Kimlee Davis Davis
Professor Brinsmaid Page 1
September 26th, 2011
“Response Paper #2”
In the article, “Censoring Myself” by Betty Shamieh, Betty tells the readers of the difficulties she’s faced in her role as a Palestinian-American playwright living and working in America after the events of 9/11. She makes a few main points rather than just one, yet they all coincide to give the reader a complete idea of what she’s been going through. A resounding main point that crops up all throughout the article is that she has been censored drastically, to the point where her art is almost unrecognizable or extinct. She has even give a few examples of how her case hasn’t been the only one. She makes a point to note that the very same irrational people censoring these works are doing it to keep the Palestinian perspective out of the public eye. At certain instances, she became hesitant, wary and even terrified to perform or present her plays and would find herself backing down in cowardice or altering everything she’d created. That is, until she realized how important it was to let these stories be heard just as they were, raw and uncut now more than ever. In censoring herself, she went three years without producing a single work about the Palestinian experience, which she stated “is an enormous part of who I am as a person and an artist” (3). She realized how important it is to maintain her personal story and creations rather than stepping back into the shadows and obliging to the censorship. As she argues, “To censor voices that present exactly those perspectives made it seem as though those voice didn’t exist” (3). Lastly, and most importantly, she explains how this view being kept from the country is keeping us from growing along with our foreign policy.

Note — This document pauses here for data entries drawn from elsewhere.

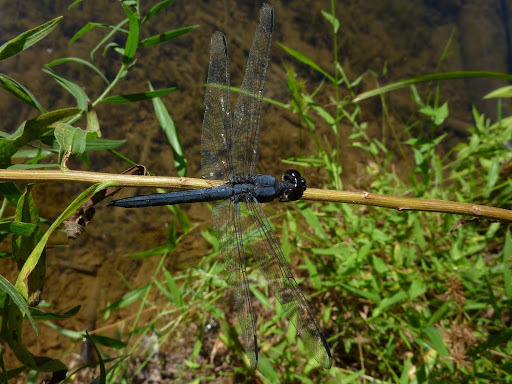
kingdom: Animalia
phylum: Arthropoda
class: Insecta
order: Odonata
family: Libellulidae
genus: Libellula
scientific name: Libellula incesta
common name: Slaty skimmer
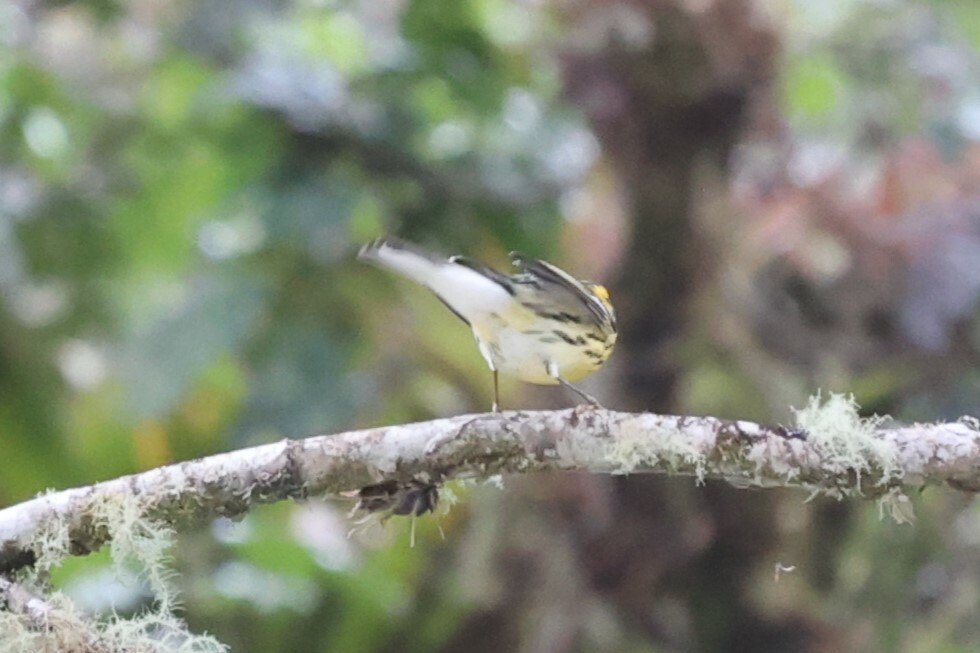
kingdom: Animalia
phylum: Chordata
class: Aves
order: Passeriformes
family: Parulidae
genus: Setophaga
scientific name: Setophaga fusca
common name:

The overall tone of Betty’s article seems as reserved as she may have felt at the time of writing it. She’s restrained her emotions into a story hoping that it does not fall on deaf ears and admits that it was a terrifying act to write these words and single herself out as an Arab-American. She’s voiced her struggles and what she has learned from them is that it was an overall test of her capability to continue on as a playwright and, thankfully, she’s overcome it. When she talks about the Brave New World Festival it makes me wonder how many wonderful plays were tossed into the trash and what actually became of the festival itself. Fox news comes to mind and my stomach cringes just a bit. The irony that this event was meant to be a venue for alternative ideas and voices and became riddled with holes in the perspective of swiss cheese makes me shake my head into oblivion. I applaud her calm grace in the writing of her luminous story.
If you were to ask me my opinions on the article, I would have to refer you to the art of ancient Egypt. The artists weren’t regarded as anything very special. They were forced to create images out of strictly custom designed gridwork and never to sway from the persistent form they were presented. The kings and the rich payed for these sculptures and drawings and had the final say in what they looked like. They were the ones who got to rule the way art in their soceity was portrayed and the artists had to deal with it. The outcome was a set of rigid displays left behind for anyone to come across and see whatever these rulers had planned for them to see. They decided on what point of view was to be set and no other art forms were allowed. That is what comes to mind whenever I read this article.
Betty Shamieh speaks out in “Censoring Myself”, against the supression of mind opening perspectives and censorship in artistic theater. After seeing what it’s done to her work, or lack-thereof, she’s decided to refuse to give in to the pressures of conformity and subject herself to defeat. I think witnessing the ways in which others have been treated just like she has, she’s taken on a new vigor for the theater. She knows that somebody has to stand up and say no to the cutting and pasting. Theater is highly influential to the masses and can make such an impact in the world. As she puts it, “A good play, a play that makes you feel, allows you to see its characters as fully human, if only for two hours” (3). I think she ends the article on the most important idea of the whole piece. Anyone would be silly not to agree with her when she says, “If more people actually saw Palestinians as human beings, our foreign policy could not and would not be the same” (3). After all, how could it?